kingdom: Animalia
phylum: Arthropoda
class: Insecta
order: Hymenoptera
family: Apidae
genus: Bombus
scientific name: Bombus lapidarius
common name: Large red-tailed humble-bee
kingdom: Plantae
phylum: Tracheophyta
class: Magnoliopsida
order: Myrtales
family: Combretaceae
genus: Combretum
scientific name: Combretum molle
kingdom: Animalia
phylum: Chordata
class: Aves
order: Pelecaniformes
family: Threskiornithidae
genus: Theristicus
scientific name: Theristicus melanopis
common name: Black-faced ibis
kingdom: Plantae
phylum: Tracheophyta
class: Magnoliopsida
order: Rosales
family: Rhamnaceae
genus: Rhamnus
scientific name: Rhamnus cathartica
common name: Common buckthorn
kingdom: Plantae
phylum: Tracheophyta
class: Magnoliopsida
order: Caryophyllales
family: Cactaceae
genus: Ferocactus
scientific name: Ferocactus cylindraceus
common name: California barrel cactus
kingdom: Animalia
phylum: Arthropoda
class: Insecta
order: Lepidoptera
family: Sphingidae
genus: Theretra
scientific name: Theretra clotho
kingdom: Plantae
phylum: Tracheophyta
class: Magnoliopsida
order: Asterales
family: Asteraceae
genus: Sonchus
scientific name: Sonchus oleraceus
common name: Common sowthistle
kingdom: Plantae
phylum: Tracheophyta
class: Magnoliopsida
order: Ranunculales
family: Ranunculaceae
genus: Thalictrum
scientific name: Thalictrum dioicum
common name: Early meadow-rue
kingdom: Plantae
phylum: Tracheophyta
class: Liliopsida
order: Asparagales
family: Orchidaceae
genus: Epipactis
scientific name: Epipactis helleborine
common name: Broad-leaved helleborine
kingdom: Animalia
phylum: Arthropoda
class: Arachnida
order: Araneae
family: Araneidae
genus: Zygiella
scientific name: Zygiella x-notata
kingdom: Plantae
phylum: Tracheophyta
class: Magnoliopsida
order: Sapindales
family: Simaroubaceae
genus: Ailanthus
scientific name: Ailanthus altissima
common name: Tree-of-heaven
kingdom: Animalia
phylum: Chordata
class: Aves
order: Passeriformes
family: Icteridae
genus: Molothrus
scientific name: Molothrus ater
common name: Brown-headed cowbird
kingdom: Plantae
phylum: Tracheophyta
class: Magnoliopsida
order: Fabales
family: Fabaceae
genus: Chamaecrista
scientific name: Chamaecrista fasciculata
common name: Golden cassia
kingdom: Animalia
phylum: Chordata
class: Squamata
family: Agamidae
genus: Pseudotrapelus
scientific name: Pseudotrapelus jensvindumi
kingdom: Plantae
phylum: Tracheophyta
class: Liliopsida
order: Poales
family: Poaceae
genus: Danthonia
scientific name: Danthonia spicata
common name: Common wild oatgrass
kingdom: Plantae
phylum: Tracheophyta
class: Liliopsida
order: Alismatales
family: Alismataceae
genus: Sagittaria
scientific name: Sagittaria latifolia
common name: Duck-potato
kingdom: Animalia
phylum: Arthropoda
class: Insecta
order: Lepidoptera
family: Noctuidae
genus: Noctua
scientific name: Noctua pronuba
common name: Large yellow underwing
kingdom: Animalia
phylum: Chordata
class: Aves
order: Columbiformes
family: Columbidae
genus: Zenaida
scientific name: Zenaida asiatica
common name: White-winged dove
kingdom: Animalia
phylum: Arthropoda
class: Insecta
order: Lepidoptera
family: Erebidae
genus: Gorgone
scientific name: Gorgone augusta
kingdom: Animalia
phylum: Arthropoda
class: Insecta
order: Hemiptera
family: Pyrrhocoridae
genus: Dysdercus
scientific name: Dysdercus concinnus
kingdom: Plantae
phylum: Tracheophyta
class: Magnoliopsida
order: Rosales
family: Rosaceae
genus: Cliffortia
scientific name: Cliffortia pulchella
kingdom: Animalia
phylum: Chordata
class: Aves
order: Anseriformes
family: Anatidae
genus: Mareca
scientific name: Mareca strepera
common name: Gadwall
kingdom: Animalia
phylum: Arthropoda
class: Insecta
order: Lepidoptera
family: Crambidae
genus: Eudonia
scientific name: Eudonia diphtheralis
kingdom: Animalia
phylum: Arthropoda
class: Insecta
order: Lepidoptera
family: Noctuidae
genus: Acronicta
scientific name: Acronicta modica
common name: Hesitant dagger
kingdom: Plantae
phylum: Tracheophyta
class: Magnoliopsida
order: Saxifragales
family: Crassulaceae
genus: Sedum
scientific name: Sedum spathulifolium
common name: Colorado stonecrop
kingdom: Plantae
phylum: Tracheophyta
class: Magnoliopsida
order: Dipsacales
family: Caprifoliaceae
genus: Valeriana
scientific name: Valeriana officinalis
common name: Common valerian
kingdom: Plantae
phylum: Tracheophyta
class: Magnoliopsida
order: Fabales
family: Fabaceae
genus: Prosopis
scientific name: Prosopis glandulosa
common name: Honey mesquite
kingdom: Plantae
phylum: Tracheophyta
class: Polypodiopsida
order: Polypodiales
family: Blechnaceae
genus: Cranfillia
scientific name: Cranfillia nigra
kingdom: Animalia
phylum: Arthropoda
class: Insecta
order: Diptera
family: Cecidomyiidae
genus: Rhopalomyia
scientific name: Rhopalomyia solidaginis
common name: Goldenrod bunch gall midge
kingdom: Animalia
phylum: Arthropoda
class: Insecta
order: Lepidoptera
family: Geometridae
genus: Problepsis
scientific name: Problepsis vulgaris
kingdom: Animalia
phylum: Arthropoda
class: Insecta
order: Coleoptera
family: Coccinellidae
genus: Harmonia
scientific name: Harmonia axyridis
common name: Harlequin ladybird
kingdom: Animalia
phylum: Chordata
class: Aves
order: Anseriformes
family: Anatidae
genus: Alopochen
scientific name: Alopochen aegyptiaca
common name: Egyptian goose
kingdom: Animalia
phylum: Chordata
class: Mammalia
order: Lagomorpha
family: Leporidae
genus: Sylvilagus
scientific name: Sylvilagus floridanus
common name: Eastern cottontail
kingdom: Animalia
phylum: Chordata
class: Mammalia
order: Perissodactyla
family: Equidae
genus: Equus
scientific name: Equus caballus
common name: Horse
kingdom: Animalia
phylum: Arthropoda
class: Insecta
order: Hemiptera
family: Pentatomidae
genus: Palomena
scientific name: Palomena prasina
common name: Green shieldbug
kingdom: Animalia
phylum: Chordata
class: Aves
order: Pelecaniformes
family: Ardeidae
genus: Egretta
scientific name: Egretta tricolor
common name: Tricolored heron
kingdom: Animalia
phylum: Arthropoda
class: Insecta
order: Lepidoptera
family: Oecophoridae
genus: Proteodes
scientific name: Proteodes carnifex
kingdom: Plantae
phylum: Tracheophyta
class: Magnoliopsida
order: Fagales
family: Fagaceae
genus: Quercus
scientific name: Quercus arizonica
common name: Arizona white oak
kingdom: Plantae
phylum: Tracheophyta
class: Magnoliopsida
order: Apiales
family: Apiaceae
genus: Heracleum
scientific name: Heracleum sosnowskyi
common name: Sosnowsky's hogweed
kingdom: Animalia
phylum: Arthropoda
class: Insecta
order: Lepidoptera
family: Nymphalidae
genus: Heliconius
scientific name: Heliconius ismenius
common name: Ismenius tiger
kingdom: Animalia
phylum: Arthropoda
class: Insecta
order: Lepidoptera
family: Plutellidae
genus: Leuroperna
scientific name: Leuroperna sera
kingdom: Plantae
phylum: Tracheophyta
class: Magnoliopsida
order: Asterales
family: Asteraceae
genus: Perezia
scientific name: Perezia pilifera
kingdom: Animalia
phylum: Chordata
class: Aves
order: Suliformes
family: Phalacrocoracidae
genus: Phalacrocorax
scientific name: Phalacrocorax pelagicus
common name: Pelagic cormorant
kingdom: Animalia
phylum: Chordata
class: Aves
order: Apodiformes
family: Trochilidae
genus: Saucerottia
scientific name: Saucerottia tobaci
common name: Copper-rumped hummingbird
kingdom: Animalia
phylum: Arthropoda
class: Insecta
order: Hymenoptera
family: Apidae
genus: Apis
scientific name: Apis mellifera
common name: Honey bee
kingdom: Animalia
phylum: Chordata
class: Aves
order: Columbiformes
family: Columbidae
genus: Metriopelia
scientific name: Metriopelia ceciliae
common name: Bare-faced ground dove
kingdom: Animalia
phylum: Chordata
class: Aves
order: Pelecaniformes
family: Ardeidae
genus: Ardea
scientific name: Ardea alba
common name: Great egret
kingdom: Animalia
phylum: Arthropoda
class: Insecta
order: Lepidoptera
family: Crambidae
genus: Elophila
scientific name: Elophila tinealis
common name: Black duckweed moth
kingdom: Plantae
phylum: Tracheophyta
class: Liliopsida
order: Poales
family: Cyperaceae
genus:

◆ **WORK REQUIRED**
Please edit the stretch from the first of these lines through the one containing "class: Arachnida", changing "common name" to "vernacular name" and leaving everything else as it stands.

◆ **ANSWER**
kingdom: Animalia
phylum: Arthropoda
class: Insecta
order: Hymenoptera
family: Apidae
genus: Bombus
scientific name: Bombus lapidarius
vernacular name: Large red-tailed humble-bee
kingdom: Plantae
phylum: Tracheophyta
class: Magnoliopsida
order: Myrtales
family: Combretaceae
genus: Combretum
scientific name: Combretum molle
kingdom: Animalia
phylum: Chordata
class: Aves
order: Pelecaniformes
family: Threskiornithidae
genus: Theristicus
scientific name: Theristicus melanopis
vernacular name: Black-faced ibis
kingdom: Plantae
phylum: Tracheophyta
class: Magnoliopsida
order: Rosales
family: Rhamnaceae
genus: Rhamnus
scientific name: Rhamnus cathartica
vernacular name: Common buckthorn
kingdom: Plantae
phylum: Tracheophyta
class: Magnoliopsida
order: Caryophyllales
family: Cactaceae
genus: Ferocactus
scientific name: Ferocactus cylindraceus
vernacular name: California barrel cactus
kingdom: Animalia
phylum: Arthropoda
class: Insecta
order: Lepidoptera
family: Sphingidae
genus: Theretra
scientific name: Theretra clotho
kingdom: Plantae
phylum: Tracheophyta
class: Magnoliopsida
order: Asterales
family: Asteraceae
genus: Sonchus
scientific name: Sonchus oleraceus
vernacular name: Common sowthistle
kingdom: Plantae
phylum: Tracheophyta
class: Magnoliopsida
order: Ranunculales
family: Ranunculaceae
genus: Thalictrum
scientific name: Thalictrum dioicum
vernacular name: Early meadow-rue
kingdom: Plantae
phylum: Tracheophyta
class: Liliopsida
order: Asparagales
family: Orchidaceae
genus: Epipactis
scientific name: Epipactis helleborine
vernacular name: Broad-leaved helleborine
kingdom: Animalia
phylum: Arthropoda
class: Arachnida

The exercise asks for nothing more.